:: WORK REQUIRED ::
Reproduce the part of the baseball fan discussion starting with "SirCharlesK" and going on through "and nerve wracking.".

:: PASSAGE PROVIDED ::
This feels like a wakeup call to the Dodgers (probably more for the fans than the players) that no matter how good they are they better bring their A game against a Mets team that can run degrom and scherzer out there during a playoff series.
On the other hand, it feels encouraging as a Dodgers fan that the Mets threw the absolute best they had at them and they were still a fantastic home run robbery away from a tie game.

Fishfoodmember
1 year ago
Reply to  connjc

Agree completely. The reality of this year’s Dodgers though is that they come from behind, always a threat. In past seasons, if you got ahead of them they’d just swing for the fences and try to hit a 6-run home run. Now they can hit situationally when necessary. That’s how you win a World Series, as is continually proven. It’s like how in the NBA the best defensive teams usually end up in the finals… even though everyone thinks it’s just about scoring.

SirCharlesK
1 year ago
Reply to  connjc

As a Mets fan, it’s easy to see that the Dodgers are a problem for anyone in the playoffs. Deep everywhere with batters that make every pitcher work.

I have a feeling that if the teams meet, it’ll feel like the 2015 NLDS. Very close, tense and nerve wracking.

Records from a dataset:
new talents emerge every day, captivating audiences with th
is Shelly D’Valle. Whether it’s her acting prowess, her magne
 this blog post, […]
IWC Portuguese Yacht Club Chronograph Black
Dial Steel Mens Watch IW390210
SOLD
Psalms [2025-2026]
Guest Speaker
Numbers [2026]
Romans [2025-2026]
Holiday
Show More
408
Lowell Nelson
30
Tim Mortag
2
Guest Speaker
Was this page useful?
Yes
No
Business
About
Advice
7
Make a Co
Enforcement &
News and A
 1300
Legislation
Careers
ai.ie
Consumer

...

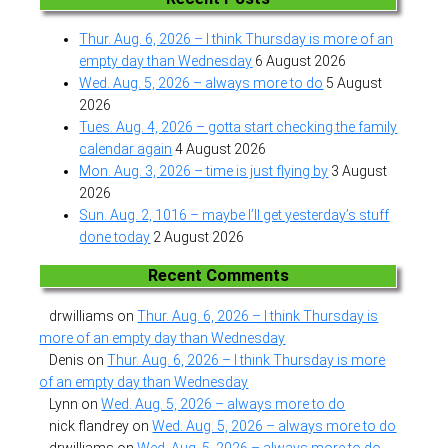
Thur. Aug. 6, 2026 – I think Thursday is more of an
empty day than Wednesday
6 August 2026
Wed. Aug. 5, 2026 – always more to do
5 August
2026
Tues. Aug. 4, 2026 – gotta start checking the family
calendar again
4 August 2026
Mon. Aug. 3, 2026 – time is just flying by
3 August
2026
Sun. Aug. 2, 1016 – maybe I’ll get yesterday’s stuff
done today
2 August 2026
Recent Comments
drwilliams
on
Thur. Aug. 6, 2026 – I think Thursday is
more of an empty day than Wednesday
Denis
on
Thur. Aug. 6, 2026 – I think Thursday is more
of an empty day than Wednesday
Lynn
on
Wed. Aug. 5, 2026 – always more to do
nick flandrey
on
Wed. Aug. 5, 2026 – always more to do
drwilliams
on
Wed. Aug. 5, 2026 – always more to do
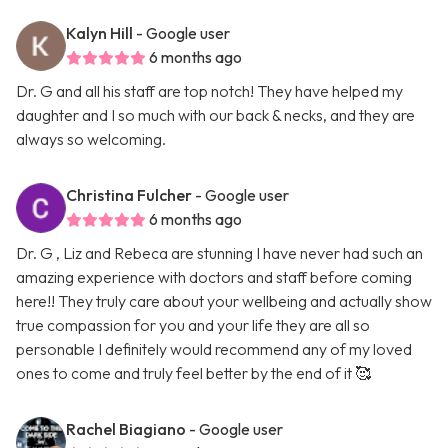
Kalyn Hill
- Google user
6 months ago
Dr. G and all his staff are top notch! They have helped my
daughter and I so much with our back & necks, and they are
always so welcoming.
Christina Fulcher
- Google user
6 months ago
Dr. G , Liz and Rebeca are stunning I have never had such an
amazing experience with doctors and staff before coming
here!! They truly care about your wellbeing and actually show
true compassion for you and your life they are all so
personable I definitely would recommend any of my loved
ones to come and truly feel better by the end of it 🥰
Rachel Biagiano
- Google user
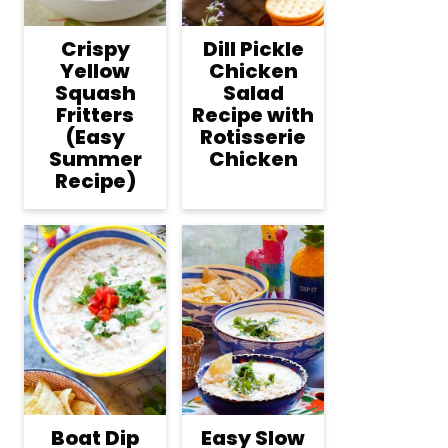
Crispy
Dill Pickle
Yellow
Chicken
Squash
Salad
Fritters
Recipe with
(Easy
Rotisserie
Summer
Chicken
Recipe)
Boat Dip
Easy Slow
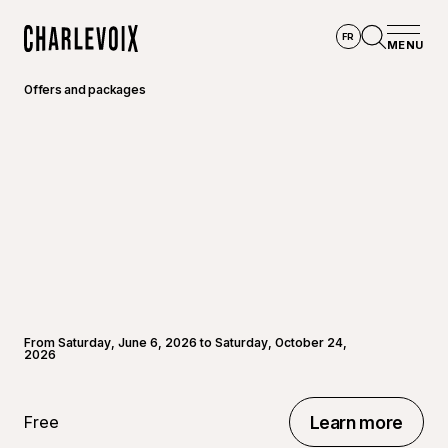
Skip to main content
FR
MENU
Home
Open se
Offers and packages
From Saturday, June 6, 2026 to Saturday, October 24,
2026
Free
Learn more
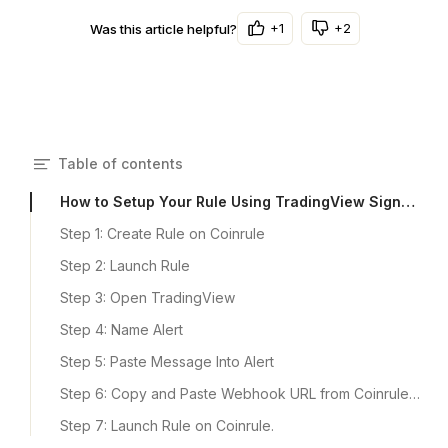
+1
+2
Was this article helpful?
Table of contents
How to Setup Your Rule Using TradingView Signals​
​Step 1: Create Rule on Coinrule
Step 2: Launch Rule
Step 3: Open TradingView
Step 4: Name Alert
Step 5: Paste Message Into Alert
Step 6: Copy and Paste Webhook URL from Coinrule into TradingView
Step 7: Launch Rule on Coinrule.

:: ANSWER SECTION ::
SirCharlesK
1 year ago
Reply to  connjc

As a Mets fan, it’s easy to see that the Dodgers are a problem for anyone in the playoffs. Deep everywhere with batters that make every pitcher work.

I have a feeling that if the teams meet, it’ll feel like the 2015 NLDS. Very close, tense and nerve wracking.